ASSALAMUALAIKUM

SEMOGA TULISAN SAYA BERMANFAAT ...TRIMS

Rabu, 04 November 2015

KORUPSI: MAAFKAN DAN HUKUM MATI


Sejak orde lama hingga kini, korupsi tidak pernah usai. Menggerogoti raga bangsa ini. Berbagai upaya telah dilakukan. Lembaga super body (KPK) dibentuk untuk memerangi korupsi. Begitu menakutkan dan membuat koruptor jengah. Demi melemahkan KPK, trik dan strategi berjamaah para koruptor semakin canggih. Terakhir, RUU KPK diusung. Sungguh memalukan kelakuan para dewan yang terhormat. Anak yang mereka ciptakan sendiri malah dikebiri. Demi menyelamatkan muka dan kehormatan. Inilah realita panggung politik. Yang bersih tersisih. Yang berlaku kotor berkuasa.
Tanpa disadari, perilaku korup telah melemahkan kekuatan bangsa. Jika tidak segera dapat diatasi, NKRI akan segera gulung tikar, cepat atau lambat. Pengurusan investasi yang begitu cepat tanpa birokrasi yang bertele-tele memang memangkas korupsi. Akan tetapi, bagaimana halnya jika kepala daerah yang menjabat, berkuasa karena money politics? Bisa ditebak hasil akhirnya. Rakyat semakin sengsara.
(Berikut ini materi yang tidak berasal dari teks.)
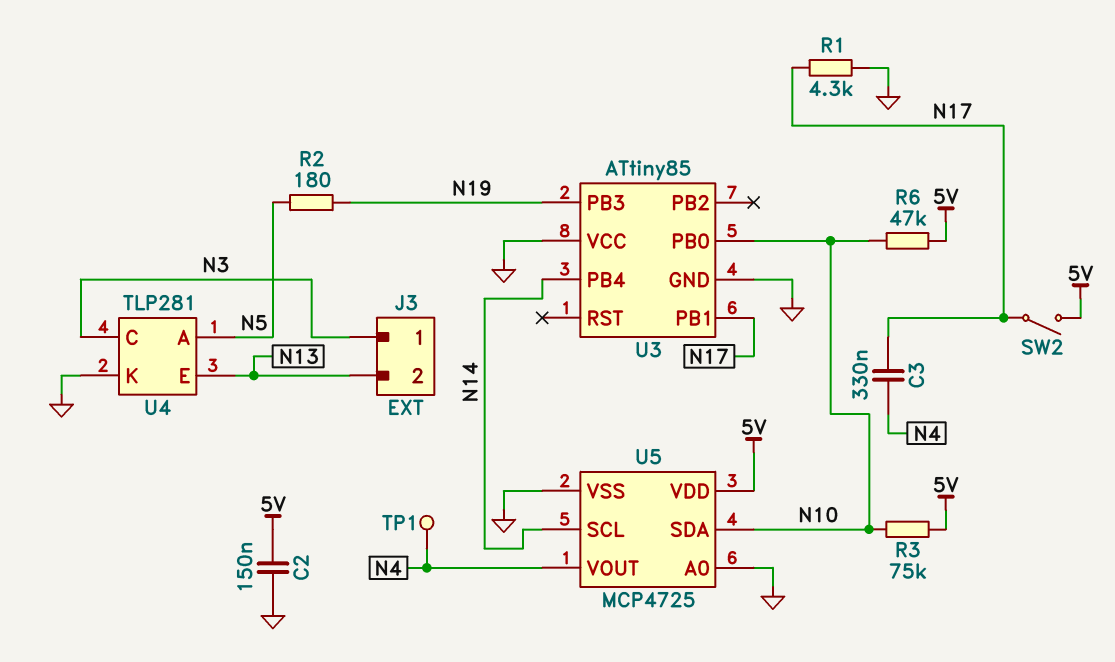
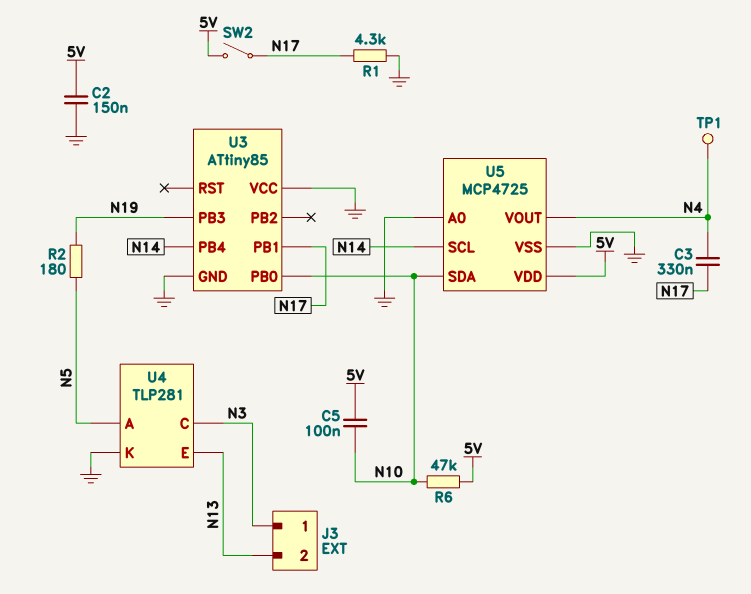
C5: none -> 100nF (5V, N10)
R3: 75k (5V, N10) -> none

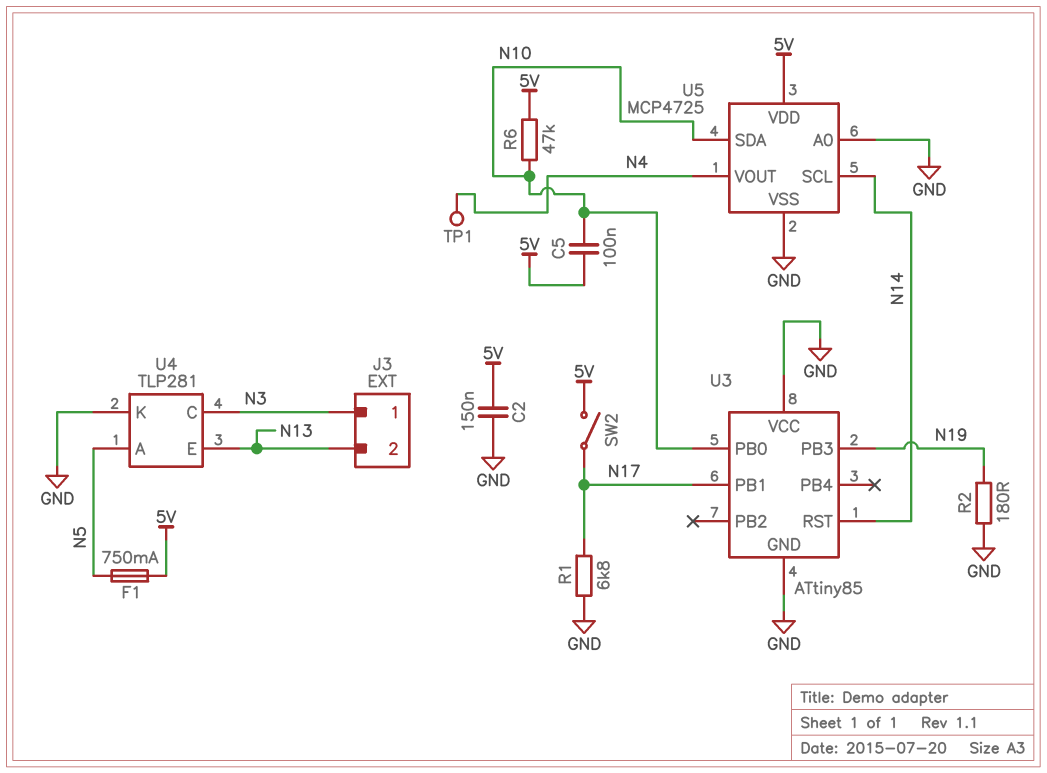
C3: 330nF (N4, N17) -> none
F1: none -> 750mA (5V, N5)
R1: 4.3k (GND, N17) -> 6.8k (GND, N17)
R2: 180 (N5, N19) -> 180 (GND, N19)
U3 pin PB4: N14 -> none
U3 pin RST: none -> N14

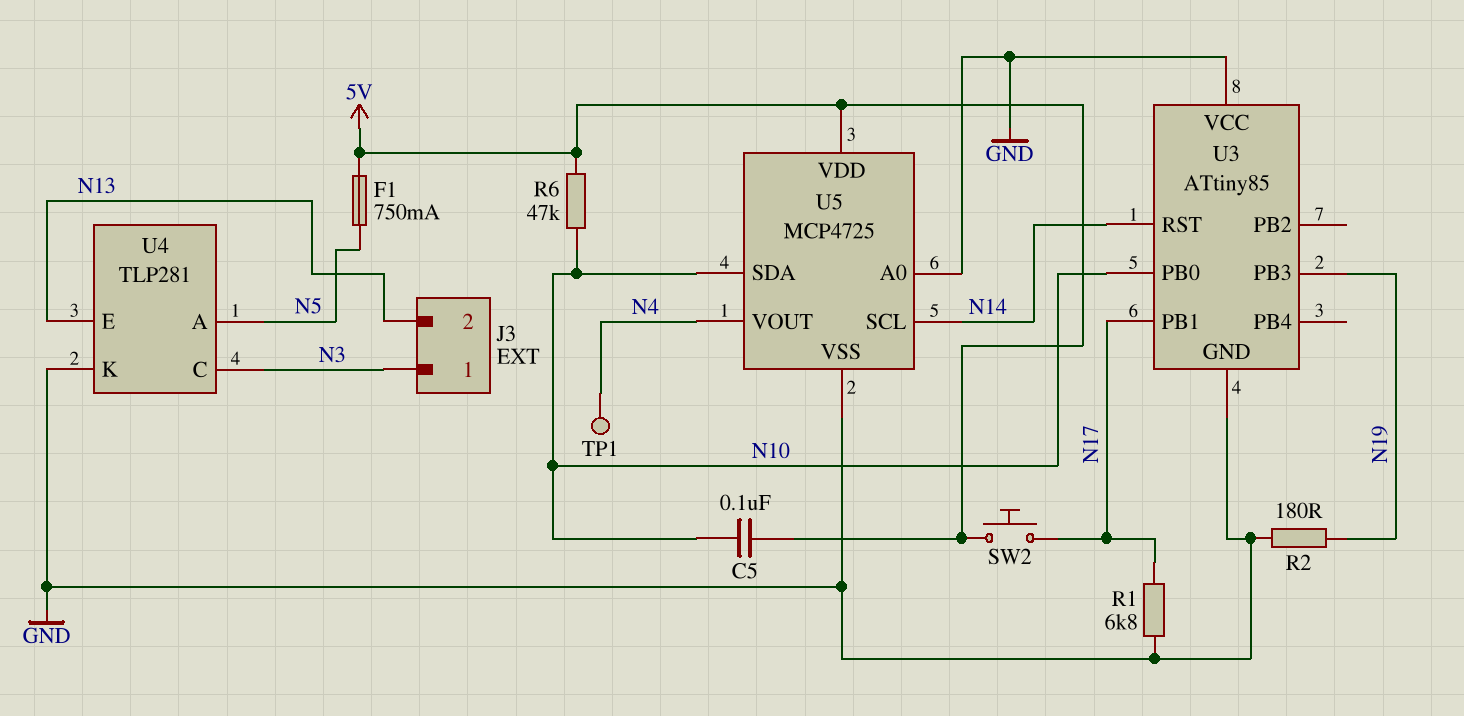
C2: 150nF (5V, GND) -> none
SW2: switch (5V, N17) -> button (5V, N17)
Proyek-proyek yang seharusnya untuk kemakmuran bangsa ini, malah berbalik memakmurkan bangsa lain.
Revolusi mental yang diharapkan mampu membenahi korupsi nyatanya tak memiliki gigi. Seruan para alim ulama agar koruptor dihukum mati dan jenazahnya haram disalatkan, tidak digubris. Entah karena terkena penyakit tuli, pura-pura tidak mendengar atau tidak punya hati. Berita-berita para koruptor yang menghiasi media sambil tersenyum dan melambaikan tangan menjadi sebuah pembenaran. Merusak mental generasi muda yang hedonis dan materialistis. Mereka berpikir, sungguh enak menjadi koruptor. Dihukum ringan. Setelah bebas, tetap kaya. Hanya dengan sedikit beramal, dosa dan kesalahannya diampuni masyarakat.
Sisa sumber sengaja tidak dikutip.